# Why does this Adam implementation cursed?

when runing this code I get nan loss which makes no since.
i ran identical code with the stock wadam and it worked fine
whats even weirder is that even the first loss is nan

def init(self,parametrs,lr=0.01,betas=(0.9,0.999),eps=1e-8,decay= 0.):
self.groups=[{‘params’:p,
‘mom1’:torch.zeros(p.shape).to(p.device),
‘mom2’:torch.ones(p.shape).to(p.device),
‘max_mom2’:torch.ones(p.shape).to(p.device)} for p in parametrs]
self.lr=lr
self.betas=betas
self.eps=eps
self.decay=decay
self.step=0
def update(self):
self.step+=1
for p in self.groups:

``````    p['mom1']=grad*(1-self.betas[0])+p['mom1']*self.betas[0]
#p['max_mom2']=torch.maximum(p['mom2'],p['max_mom2'])

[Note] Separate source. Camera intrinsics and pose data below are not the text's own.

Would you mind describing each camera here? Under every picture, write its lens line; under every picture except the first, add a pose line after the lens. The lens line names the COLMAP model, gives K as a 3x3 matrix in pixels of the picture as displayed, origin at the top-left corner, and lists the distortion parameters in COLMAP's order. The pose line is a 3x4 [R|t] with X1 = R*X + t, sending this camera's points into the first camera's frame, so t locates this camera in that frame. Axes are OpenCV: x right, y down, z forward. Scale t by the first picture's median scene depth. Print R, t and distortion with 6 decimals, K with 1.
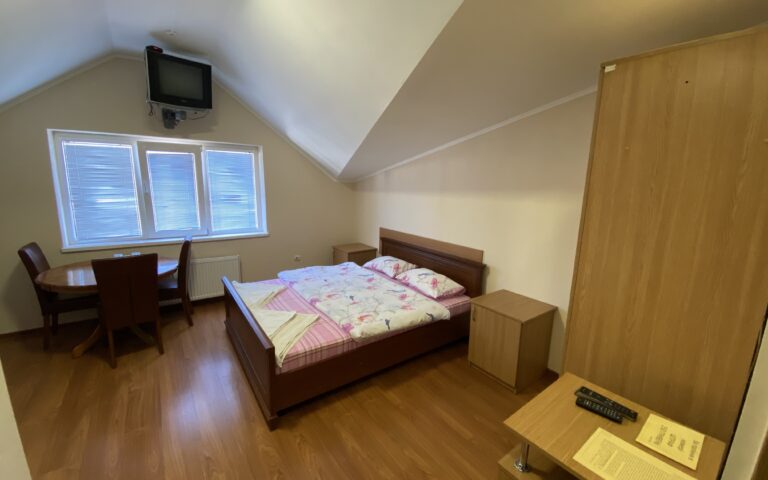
lens RADIAL K [[311.8, 0, 384.0], [0, 311.8, 240.0], [0, 0, 1]] dist [0.013310, -0.017141]
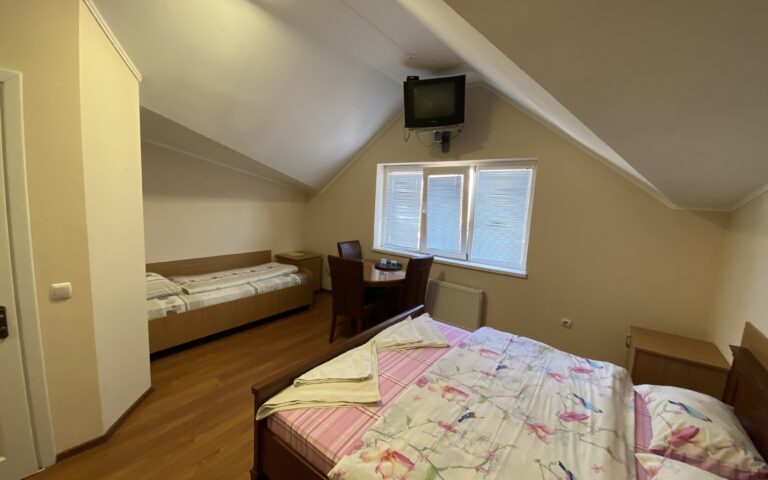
lens RADIAL K [[306.3, 0, 390.7], [0, 306.3, 241.8], [0, 0, 1]] dist [0.014289, -0.014100]
pose [[0.301589, 0.115338, -0.946436, 0.270052], [-0.213213, 0.975676, 0.050959, -0.083947], [0.929292, 0.186424, 0.318845, 0.590288]]
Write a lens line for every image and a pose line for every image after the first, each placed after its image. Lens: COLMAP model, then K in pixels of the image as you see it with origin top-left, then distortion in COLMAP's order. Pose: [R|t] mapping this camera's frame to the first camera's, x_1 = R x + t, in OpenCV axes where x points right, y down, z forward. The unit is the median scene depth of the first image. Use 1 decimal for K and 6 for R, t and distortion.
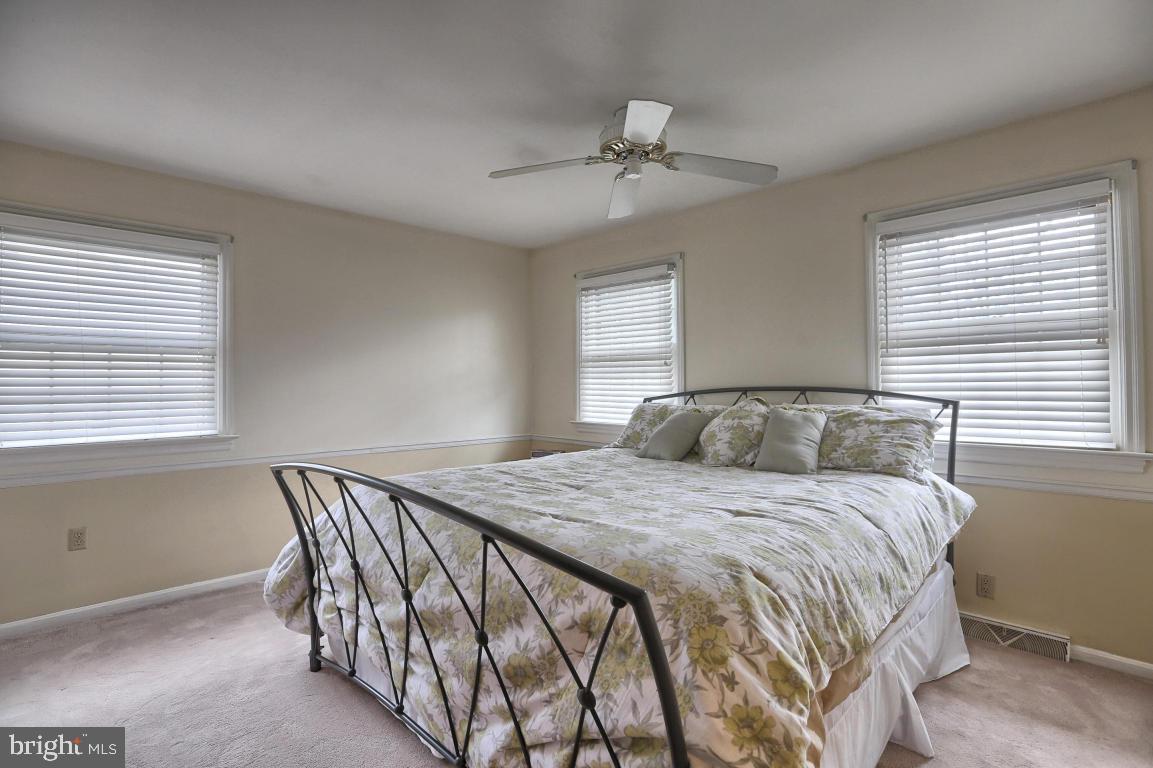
lens RADIAL K [[567.7, 0, 576.5], [0, 567.7, 384.0], [0, 0, 1]] dist [0.024845, 0.000093]
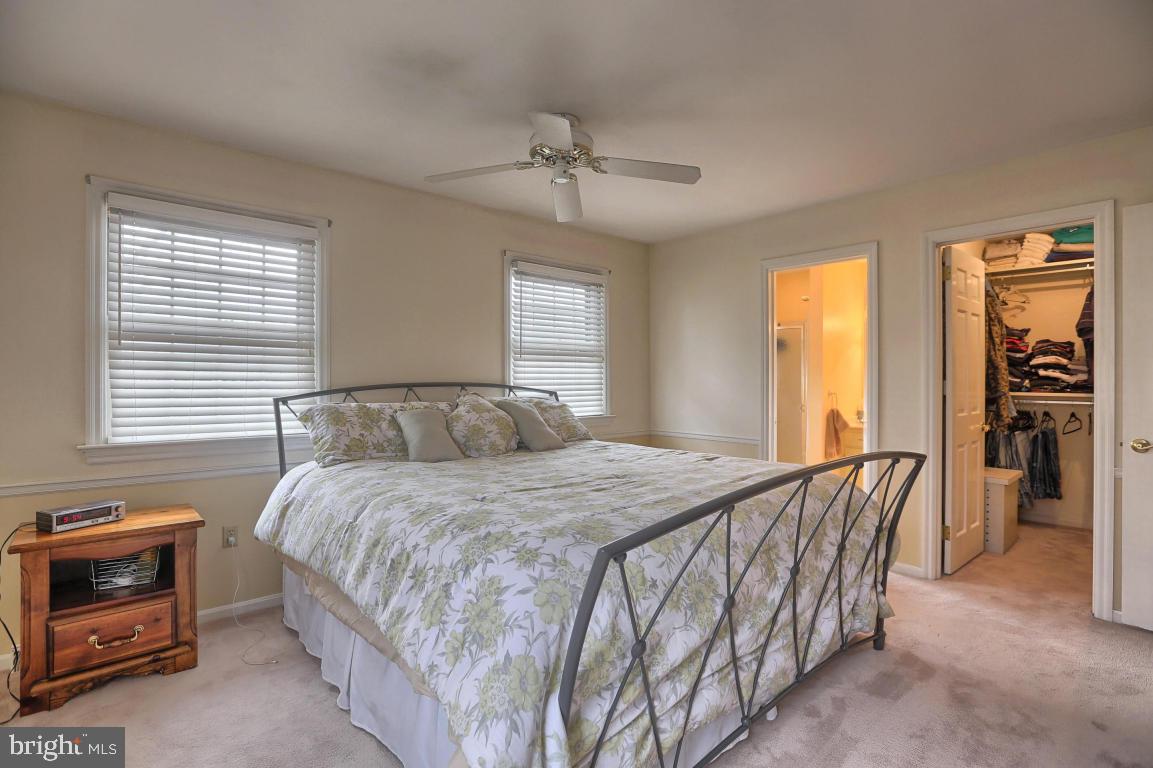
lens RADIAL K [[565.6, 0, 586.8], [0, 565.6, 383.5], [0, 0, 1]] dist [-0.029795, 0.000723]
pose [[0.012013, 0.005527, 0.999913, -0.529632], [-0.003045, 0.999980, -0.005491, 0.008790], [-0.999923, -0.002979, 0.012029, 0.535054]]
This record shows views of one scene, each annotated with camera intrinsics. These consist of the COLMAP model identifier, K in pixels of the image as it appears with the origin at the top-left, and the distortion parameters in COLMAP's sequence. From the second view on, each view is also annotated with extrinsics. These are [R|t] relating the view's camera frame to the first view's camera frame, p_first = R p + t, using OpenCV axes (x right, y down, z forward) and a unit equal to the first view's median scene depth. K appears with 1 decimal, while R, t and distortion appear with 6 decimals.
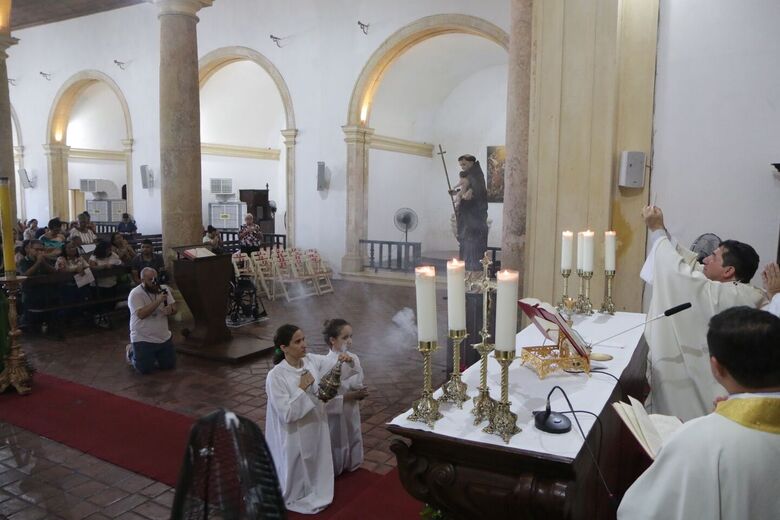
lens RADIAL K [[608.3, 0, 394.9], [0, 608.3, 260.1], [0, 0, 1]] dist [-0.108399, 0.099833]
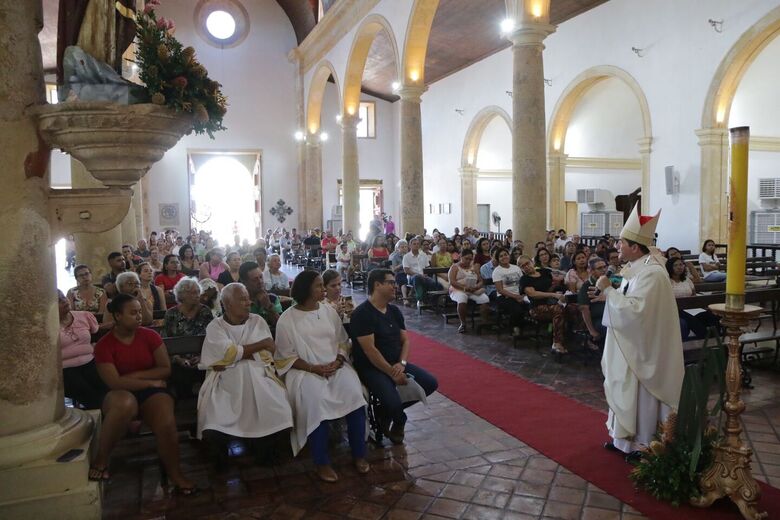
lens RADIAL K [[608.3, 0, 385.7], [0, 608.3, 262.3], [0, 0, 1]] dist [-0.108399, 0.099833]
pose [[0.767181, 0.025009, -0.640942, -0.288285], [-0.045054, 0.998873, -0.014952, 0.005463], [0.639846, 0.040348, 0.767443, 0.187703]]
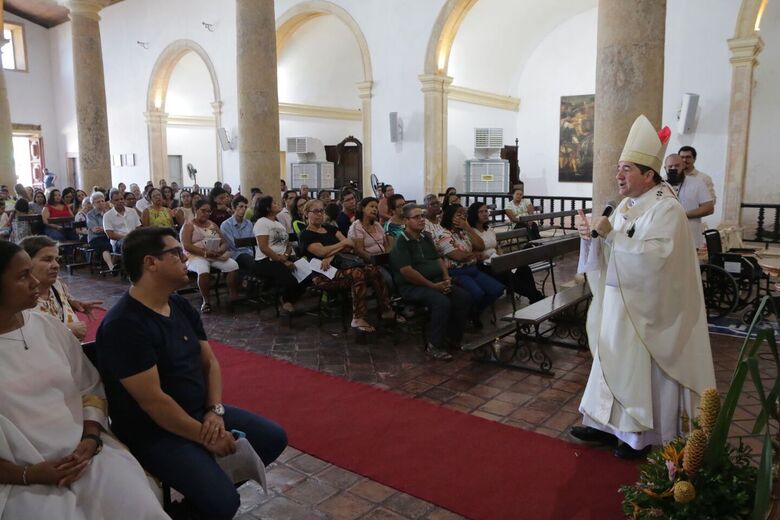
lens RADIAL K [[608.3, 0, 391.8], [0, 608.3, 261.7], [0, 0, 1]] dist [-0.108399, 0.099833]
pose [[0.986746, 0.005439, -0.162179, -0.442407], [0.001380, 0.999121, 0.041907, 0.006484], [0.162265, -0.041576, 0.985871, 0.314329]]
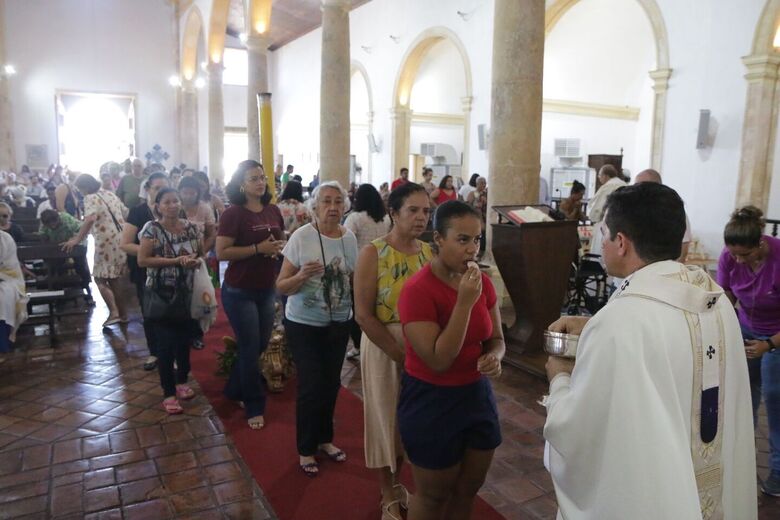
lens RADIAL K [[608.3, 0, 384.8], [0, 608.3, 255.9], [0, 0, 1]] dist [-0.108399, 0.099833]
pose [[0.843149, 0.081055, -0.531535, -0.066450], [-0.065574, 0.996694, 0.047971, 0.007578], [0.533666, -0.005592, 0.845677, 0.230576]]
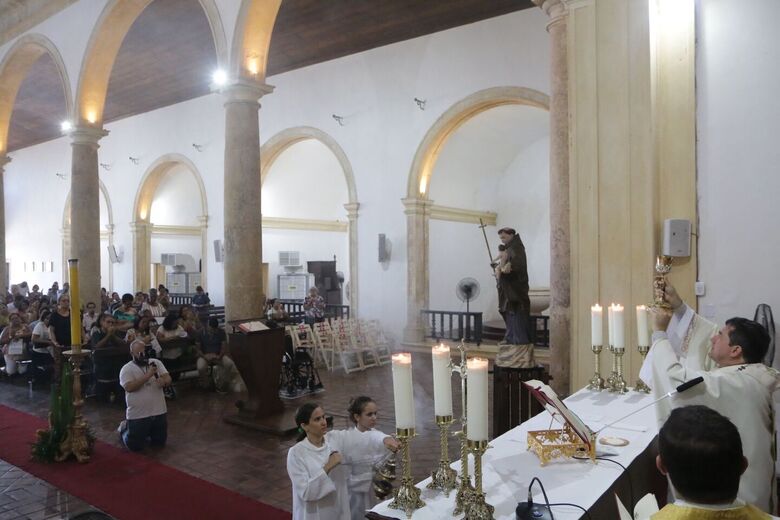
lens RADIAL K [[608.3, 0, 388.6], [0, 608.3, 259.5], [0, 0, 1]] dist [-0.108399, 0.099833]
pose [[0.990612, -0.021373, -0.135025, 0.033489], [0.006245, 0.993747, -0.111483, -0.006438], [0.136564, 0.109593, 0.984551, -0.003523]]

m=p['mom1']/(1-self.betas[0]**self.step)
v=p['mom2']/(1-self.betas[1]**self.step)
#v=p['max_mom2']/(1-self.betas[1]**self.step)
v=torch.sqrt()

p['params'].data-=self.lr*m/(v+self.eps)
p['params'].data-=self.decay*p['params']
``````

`v=torch.sqrt()` is incorrect, sqrt is a function not a class. I think you might have wanted to do `v = torch.sqrt(v)`, or you can use the class method `v=v.sqrt()`.